INSTRUCTION: Copy out the entries below verbatim, beginning with their first line and ending with the line that contains "text_box 고혼진(KOHONJIN) 화장품". Include both of these lines.

DATA IN THIS EXERCISE:
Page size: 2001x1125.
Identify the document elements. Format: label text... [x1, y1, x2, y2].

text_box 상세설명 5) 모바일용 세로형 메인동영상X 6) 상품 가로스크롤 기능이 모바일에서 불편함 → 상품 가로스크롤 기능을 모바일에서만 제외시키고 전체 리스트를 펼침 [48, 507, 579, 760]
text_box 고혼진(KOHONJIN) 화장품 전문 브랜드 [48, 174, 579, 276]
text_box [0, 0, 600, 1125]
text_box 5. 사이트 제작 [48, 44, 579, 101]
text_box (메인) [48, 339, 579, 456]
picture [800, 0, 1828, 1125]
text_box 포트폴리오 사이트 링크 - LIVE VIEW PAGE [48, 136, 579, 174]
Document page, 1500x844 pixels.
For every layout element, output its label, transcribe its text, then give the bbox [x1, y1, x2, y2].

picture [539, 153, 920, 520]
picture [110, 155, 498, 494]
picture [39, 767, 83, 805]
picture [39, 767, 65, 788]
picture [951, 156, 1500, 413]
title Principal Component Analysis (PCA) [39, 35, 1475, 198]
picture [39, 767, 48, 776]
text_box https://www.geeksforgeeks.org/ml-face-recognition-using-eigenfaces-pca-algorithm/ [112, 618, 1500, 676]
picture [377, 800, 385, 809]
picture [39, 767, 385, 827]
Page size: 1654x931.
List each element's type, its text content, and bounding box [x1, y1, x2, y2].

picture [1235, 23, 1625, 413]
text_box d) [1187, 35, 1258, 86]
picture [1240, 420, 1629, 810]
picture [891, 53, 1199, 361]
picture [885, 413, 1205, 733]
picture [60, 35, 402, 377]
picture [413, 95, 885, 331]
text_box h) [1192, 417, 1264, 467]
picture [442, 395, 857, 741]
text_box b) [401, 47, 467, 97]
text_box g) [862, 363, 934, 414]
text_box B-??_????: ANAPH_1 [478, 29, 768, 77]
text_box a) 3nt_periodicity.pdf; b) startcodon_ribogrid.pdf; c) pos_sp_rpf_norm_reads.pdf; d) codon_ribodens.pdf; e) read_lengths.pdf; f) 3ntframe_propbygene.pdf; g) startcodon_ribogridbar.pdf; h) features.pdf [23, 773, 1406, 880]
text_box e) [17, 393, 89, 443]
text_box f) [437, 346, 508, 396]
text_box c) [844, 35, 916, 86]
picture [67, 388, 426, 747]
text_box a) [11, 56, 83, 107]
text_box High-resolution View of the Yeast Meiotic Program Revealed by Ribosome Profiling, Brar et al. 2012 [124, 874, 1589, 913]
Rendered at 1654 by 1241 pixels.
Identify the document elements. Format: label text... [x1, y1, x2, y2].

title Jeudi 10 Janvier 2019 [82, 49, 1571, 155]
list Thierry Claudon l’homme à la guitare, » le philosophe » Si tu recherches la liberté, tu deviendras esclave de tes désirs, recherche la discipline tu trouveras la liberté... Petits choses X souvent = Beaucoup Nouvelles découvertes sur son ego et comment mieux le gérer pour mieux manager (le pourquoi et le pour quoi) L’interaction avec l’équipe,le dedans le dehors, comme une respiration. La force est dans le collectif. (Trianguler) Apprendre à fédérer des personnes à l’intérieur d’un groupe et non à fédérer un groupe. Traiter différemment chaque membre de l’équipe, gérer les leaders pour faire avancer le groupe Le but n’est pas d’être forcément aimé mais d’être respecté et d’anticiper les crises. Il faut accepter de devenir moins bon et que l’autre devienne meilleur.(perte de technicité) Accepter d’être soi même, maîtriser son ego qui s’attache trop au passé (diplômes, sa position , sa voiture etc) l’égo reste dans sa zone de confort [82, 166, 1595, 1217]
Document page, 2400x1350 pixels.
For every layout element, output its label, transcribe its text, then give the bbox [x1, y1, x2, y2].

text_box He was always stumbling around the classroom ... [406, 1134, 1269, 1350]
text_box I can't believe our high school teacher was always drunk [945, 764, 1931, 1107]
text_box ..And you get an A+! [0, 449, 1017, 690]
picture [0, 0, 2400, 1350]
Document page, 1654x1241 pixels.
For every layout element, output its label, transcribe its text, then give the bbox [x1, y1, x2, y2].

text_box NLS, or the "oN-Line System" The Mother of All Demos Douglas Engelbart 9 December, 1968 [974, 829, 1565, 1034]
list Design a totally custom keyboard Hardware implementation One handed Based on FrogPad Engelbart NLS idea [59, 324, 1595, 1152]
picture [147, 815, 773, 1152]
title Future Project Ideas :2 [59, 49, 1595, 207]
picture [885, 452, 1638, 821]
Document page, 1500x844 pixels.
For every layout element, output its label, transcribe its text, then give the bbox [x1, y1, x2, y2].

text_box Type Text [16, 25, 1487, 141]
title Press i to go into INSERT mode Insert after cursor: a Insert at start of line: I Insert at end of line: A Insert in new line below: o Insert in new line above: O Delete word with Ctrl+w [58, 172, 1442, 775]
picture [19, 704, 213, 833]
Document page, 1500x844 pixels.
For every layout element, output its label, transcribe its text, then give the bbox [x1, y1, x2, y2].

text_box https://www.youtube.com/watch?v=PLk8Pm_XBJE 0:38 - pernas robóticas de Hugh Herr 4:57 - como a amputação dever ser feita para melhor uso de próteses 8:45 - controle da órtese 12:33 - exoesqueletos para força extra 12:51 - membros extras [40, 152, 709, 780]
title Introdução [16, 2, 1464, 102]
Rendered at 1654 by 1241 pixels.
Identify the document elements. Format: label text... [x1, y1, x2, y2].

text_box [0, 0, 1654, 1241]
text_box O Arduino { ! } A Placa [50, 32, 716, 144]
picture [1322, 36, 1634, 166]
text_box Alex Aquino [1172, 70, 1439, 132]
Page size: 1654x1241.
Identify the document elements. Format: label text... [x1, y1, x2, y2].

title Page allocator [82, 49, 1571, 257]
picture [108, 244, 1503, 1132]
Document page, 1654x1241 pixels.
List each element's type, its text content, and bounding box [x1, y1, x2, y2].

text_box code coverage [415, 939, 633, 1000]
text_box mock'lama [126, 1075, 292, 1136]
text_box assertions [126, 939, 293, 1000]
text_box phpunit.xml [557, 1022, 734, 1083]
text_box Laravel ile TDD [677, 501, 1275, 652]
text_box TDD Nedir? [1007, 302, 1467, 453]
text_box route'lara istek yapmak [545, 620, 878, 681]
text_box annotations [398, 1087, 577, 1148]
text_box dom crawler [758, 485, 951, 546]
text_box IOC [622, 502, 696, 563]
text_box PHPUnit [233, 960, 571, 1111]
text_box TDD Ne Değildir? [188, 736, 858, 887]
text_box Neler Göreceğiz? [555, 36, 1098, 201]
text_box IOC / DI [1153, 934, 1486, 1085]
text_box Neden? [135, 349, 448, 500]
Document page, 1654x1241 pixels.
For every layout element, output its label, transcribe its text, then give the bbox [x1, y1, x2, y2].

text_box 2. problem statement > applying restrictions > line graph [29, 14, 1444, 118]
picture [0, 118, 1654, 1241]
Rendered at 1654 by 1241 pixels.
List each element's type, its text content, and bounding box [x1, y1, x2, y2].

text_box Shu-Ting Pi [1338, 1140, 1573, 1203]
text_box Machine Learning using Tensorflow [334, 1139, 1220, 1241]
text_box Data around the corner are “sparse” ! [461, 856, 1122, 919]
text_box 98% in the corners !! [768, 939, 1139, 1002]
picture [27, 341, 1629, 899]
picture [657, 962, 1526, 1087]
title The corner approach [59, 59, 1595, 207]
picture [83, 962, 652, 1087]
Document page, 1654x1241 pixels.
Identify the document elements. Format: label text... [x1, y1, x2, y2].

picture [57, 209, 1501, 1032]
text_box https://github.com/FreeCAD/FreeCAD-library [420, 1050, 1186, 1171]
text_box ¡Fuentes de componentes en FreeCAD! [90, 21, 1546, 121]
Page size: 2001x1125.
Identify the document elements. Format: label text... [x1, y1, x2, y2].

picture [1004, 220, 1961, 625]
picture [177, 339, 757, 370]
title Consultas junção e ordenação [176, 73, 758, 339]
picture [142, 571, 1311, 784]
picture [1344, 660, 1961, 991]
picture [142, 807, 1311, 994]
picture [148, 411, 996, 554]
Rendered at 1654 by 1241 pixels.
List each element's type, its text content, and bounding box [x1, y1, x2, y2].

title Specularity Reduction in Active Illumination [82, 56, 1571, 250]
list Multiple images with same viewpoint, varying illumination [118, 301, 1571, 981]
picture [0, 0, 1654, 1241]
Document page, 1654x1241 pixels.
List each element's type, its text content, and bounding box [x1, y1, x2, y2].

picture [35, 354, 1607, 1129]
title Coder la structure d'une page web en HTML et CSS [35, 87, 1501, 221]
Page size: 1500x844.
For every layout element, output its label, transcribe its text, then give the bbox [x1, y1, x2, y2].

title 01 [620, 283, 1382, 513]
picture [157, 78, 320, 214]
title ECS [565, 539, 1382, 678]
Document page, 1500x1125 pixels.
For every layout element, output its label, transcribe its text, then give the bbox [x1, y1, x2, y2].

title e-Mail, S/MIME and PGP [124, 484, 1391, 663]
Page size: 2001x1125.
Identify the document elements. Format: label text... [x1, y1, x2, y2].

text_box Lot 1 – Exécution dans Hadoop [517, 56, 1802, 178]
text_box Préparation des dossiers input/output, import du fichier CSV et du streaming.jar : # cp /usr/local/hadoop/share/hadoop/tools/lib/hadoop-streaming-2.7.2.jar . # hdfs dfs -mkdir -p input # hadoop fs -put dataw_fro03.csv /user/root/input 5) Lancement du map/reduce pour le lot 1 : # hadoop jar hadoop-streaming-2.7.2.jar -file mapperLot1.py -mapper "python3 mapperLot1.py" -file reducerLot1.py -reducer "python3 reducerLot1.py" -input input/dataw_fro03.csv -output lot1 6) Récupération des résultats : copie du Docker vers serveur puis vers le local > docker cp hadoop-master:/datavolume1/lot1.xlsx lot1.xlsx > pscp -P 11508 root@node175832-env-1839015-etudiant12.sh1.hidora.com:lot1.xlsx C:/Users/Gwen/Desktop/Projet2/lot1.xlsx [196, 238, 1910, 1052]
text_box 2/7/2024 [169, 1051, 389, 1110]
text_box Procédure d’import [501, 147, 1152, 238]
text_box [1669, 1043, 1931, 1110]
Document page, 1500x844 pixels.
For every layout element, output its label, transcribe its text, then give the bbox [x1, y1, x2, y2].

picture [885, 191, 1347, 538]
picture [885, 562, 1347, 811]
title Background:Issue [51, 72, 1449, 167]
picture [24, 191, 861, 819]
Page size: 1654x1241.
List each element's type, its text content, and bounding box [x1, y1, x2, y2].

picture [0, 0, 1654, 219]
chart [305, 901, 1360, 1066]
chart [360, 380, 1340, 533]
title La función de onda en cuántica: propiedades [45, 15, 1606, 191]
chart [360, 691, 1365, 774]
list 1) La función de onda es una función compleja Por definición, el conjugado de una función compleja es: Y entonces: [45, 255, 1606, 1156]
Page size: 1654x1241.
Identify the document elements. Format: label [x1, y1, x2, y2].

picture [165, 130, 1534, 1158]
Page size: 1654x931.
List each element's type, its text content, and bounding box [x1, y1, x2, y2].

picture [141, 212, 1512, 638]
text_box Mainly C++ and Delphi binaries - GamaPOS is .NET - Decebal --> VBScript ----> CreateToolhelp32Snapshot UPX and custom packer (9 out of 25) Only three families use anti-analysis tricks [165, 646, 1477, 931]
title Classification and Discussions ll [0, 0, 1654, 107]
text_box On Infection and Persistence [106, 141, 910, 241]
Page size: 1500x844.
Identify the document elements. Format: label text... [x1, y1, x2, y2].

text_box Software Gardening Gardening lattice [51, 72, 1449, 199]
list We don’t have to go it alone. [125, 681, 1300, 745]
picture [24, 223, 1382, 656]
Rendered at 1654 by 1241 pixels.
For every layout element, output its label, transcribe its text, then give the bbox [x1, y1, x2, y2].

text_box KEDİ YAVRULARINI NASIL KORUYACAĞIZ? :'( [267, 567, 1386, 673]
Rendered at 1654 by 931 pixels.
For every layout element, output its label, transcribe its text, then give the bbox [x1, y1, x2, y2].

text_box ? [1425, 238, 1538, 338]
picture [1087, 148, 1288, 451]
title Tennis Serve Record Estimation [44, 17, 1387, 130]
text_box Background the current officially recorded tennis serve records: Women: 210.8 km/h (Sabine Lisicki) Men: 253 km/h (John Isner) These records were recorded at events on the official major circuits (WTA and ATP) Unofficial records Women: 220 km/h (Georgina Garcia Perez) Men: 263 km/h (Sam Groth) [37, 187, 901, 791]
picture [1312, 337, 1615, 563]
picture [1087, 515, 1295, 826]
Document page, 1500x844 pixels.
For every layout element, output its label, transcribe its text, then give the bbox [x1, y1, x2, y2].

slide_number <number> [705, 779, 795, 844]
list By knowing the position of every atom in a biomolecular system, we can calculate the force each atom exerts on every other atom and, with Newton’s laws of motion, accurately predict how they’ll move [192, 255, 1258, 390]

PROBLEM SOLUTION:
Page size: 2001x1125.
Identify the document elements. Format: label text... [x1, y1, x2, y2].

text_box 상세설명 5) 모바일용 세로형 메인동영상X 6) 상품 가로스크롤 기능이 모바일에서 불편함 → 상품 가로스크롤 기능을 모바일에서만 제외시키고 전체 리스트를 펼침 [48, 507, 579, 760]
text_box 고혼진(KOHONJIN) 화장품 전문 브랜드 [48, 174, 579, 276]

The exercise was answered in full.